- [TO DO]
Write out the text on laparoscopic intersphincteric resection for ultralow rectal cancers in full, word for word.

- [EXTRACTED TEXT]
________________
Published online Jun 27, 2023. doi: 10.4240/wjgs.v15.i6.1104
Peer-review started: September 30, 2022
First decision: January 3, 2023
Revised: January 29, 2023
Accepted: April 7, 2023
Article in press: April 7, 2023
Published online: June 27, 2023
Processing time: 258 Days and 11.3 Hours
Intersphincteric resection (ISR), the ultimate anus-preserving technique for ultralow rectal cancers, is an alternative to abdominoperineal resection (APR). The failure patterns and risk factors for local recurrence and distant metastasis remain controversial and require further investigation.
To investigate the long-term outcomes and failure patterns after laparoscopic ISR in ultralow rectal cancers.
Patients who underwent laparoscopic ISR (LsISR) at Peking University First Hospital between January 2012 and December 2020 were retrospectively reviewed. Correlation analysis was performed using the Chi-square or Pearson's correlation test. Prognostic factors for overall survival (OS), local recurrence-free survival (LRFS), and distant metastasis-free survival (DMFS) were analyzed using Cox regression.
________________
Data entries
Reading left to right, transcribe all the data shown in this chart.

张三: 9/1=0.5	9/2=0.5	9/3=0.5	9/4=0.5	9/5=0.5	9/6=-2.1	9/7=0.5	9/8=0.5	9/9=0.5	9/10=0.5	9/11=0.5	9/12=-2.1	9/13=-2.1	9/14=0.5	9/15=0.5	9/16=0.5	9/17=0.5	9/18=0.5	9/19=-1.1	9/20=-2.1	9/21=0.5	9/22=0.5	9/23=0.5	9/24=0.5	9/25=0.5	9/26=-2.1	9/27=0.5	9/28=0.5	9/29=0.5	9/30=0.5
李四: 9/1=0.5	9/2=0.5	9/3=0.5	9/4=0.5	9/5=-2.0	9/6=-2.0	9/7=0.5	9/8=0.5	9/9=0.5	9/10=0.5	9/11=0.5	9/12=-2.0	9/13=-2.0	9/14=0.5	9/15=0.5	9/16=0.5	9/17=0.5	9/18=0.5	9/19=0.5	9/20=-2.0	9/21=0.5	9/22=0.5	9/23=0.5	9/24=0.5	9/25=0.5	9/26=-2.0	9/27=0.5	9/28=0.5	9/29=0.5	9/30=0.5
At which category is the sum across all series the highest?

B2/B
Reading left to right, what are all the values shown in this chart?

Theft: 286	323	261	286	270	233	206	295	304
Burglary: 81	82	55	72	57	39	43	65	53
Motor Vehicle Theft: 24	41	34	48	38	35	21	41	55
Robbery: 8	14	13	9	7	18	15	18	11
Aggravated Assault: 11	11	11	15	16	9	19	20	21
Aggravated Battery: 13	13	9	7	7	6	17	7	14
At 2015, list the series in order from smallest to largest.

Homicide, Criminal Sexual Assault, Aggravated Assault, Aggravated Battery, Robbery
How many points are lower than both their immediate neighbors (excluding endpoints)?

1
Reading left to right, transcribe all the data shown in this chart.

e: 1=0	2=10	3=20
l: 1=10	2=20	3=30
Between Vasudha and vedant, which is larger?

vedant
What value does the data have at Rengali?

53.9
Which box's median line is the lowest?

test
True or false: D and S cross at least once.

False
________________
- [RESPONSE AREA]
Published online Jun 27, 2023. doi: 10.4240/wjgs.v15.i6.1104
Peer-review started: September 30, 2022
First decision: January 3, 2023
Revised: January 29, 2023
Accepted: April 7, 2023
Article in press: April 7, 2023
Published online: June 27, 2023
Processing time: 258 Days and 11.3 Hours
Intersphincteric resection (ISR), the ultimate anus-preserving technique for ultralow rectal cancers, is an alternative to abdominoperineal resection (APR). The failure patterns and risk factors for local recurrence and distant metastasis remain controversial and require further investigation.
To investigate the long-term outcomes and failure patterns after laparoscopic ISR in ultralow rectal cancers.
Patients who underwent laparoscopic ISR (LsISR) at Peking University First Hospital between January 2012 and December 2020 were retrospectively reviewed. Correlation analysis was performed using the Chi-square or Pearson's correlation test. Prognostic factors for overall survival (OS), local recurrence-free survival (LRFS), and distant metastasis-free survival (DMFS) were analyzed using Cox regression.